A 7005-2000 takes pride of place in my collection as well, I also inherited one from my father. They have one of the most attractive dials I've yet seen and are extremely durable.










Yours came off the production line in August 73, so ours were probably both in the shipping warehouse at the same time, awaiting dispatch. Are you particularly interested in any particular make or style?


----------



## thomopac (Jan 17, 2007)

unlcky alf said:


> thomopac said:
> 
> 
> > Yes it is a 7005-2000
> ...


All sorts do you get your seviced and where ?


----------



## unlcky alf (Nov 19, 2006)

thomopac said:


> All sorts do you get your seviced and where ?


If you do a google search on "Chris Heal" you will find the website of a watch restorer who gets good recommendations on this forum, his site should be the first result. I had an email back from him today re the service of an Oris and a Seiko which he'd decided he is unable to assist with, I was rather surprised about the Seiko. If you can't service a mass produced Seiko on the grounds that it is "obselete" then what older watches can you service?

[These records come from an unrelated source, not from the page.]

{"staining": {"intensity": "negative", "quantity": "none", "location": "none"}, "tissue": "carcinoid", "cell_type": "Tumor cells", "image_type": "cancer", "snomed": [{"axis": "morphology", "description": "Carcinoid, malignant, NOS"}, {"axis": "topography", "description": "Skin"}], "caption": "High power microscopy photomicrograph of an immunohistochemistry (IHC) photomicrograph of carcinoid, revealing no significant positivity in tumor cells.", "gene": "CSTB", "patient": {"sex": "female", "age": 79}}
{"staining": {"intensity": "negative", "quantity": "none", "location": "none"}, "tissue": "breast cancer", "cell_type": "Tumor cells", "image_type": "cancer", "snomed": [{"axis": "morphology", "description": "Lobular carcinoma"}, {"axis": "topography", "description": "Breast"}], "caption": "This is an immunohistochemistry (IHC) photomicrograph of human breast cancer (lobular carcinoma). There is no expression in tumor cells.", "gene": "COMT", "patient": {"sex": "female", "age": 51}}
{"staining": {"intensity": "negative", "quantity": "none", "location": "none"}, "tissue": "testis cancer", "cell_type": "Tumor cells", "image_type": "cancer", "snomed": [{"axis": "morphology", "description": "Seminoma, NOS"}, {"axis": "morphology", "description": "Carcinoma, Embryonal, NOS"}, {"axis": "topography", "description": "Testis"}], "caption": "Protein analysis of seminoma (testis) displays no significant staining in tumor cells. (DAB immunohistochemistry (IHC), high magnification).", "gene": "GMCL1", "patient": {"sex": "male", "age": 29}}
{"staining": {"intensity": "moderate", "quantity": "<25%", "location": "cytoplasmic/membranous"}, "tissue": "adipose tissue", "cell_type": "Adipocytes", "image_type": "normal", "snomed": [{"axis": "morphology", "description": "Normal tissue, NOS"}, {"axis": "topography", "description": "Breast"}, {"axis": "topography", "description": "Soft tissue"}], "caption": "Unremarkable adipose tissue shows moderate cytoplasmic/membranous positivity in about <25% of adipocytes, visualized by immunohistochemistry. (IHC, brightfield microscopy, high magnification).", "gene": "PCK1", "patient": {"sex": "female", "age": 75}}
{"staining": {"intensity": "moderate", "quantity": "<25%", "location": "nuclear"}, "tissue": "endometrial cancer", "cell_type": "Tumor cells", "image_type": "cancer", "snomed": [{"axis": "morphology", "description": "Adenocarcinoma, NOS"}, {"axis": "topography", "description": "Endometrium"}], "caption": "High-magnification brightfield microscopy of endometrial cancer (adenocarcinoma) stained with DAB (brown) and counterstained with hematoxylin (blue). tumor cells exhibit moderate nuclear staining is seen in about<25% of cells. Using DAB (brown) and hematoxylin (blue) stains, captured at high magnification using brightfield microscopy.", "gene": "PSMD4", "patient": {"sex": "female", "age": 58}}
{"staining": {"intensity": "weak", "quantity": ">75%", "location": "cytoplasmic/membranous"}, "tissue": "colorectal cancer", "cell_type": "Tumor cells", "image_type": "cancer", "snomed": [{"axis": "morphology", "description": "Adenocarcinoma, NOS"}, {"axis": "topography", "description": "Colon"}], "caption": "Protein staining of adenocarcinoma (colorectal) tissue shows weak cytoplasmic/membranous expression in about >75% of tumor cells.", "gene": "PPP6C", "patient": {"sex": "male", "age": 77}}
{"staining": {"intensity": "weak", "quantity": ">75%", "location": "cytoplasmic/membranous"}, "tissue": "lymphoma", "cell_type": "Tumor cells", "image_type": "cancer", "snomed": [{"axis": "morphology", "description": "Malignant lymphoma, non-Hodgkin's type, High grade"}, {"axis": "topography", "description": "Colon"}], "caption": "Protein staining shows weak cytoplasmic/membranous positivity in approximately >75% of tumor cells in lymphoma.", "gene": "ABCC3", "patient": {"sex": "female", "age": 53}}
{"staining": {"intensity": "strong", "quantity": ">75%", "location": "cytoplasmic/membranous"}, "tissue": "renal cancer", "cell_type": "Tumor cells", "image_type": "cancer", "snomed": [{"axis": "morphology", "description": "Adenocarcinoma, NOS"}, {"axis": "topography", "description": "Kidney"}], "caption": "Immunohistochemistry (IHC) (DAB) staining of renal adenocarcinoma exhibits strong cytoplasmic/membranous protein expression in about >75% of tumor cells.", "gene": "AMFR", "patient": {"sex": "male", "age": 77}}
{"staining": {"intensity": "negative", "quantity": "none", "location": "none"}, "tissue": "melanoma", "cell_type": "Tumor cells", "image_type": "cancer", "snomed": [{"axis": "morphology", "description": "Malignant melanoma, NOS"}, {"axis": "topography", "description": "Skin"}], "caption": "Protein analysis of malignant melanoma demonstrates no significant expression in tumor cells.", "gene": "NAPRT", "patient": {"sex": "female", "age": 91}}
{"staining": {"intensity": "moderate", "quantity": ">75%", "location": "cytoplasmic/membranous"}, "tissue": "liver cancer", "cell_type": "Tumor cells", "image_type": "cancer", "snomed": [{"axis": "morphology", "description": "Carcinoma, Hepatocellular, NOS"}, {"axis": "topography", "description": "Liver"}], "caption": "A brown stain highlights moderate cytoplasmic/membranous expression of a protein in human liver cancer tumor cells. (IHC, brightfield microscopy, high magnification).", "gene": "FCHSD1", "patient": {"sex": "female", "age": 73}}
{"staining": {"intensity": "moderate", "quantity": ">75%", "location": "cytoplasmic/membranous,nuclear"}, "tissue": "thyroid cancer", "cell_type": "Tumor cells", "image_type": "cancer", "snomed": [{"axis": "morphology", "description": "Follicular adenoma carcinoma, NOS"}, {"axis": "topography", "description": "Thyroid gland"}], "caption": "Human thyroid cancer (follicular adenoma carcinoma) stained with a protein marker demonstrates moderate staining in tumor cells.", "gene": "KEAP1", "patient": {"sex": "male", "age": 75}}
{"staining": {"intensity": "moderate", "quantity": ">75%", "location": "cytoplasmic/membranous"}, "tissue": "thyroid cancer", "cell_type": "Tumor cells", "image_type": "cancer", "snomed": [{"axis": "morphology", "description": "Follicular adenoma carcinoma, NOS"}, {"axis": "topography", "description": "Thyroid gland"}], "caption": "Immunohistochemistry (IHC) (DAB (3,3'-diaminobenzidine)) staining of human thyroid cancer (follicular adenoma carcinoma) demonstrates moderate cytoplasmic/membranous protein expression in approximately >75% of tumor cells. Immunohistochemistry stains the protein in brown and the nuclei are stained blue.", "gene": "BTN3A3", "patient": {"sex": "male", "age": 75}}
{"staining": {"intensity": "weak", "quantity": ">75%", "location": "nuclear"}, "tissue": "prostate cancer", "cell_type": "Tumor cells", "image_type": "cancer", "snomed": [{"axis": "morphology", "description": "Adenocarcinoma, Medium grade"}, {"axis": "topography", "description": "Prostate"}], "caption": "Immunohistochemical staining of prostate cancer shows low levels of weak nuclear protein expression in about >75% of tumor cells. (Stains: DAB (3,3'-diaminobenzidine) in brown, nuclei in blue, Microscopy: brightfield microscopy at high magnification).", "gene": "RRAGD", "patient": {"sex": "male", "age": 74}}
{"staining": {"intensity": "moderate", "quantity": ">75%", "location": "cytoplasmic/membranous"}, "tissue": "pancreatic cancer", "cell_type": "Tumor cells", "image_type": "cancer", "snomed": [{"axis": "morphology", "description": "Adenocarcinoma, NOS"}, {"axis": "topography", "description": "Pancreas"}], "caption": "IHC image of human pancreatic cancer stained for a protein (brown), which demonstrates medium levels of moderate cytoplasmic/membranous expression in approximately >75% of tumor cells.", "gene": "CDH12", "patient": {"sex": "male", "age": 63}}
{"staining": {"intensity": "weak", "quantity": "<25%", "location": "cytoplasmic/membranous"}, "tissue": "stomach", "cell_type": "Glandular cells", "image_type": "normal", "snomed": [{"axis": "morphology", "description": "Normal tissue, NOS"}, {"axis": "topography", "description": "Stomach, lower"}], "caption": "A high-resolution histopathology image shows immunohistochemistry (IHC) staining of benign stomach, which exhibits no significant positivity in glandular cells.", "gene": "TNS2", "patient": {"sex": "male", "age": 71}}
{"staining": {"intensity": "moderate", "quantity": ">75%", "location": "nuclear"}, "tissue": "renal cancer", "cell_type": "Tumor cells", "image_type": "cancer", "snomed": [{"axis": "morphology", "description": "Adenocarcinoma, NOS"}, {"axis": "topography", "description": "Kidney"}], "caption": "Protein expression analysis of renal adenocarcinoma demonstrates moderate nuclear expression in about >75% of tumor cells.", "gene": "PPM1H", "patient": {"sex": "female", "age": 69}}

There are various photos on his "restoration" pages showing work that he has carried out, with before and after photos, and the standard of workmanship looks very high. I'd still give him a try, maybe he considers the 7005-2000 viable for a service. Beyond that I'm afraid I can't help, I haven't had a watch serviced before so have no other suggestions, but if anybody else can recommend somebody I'd be very interested as well.


----------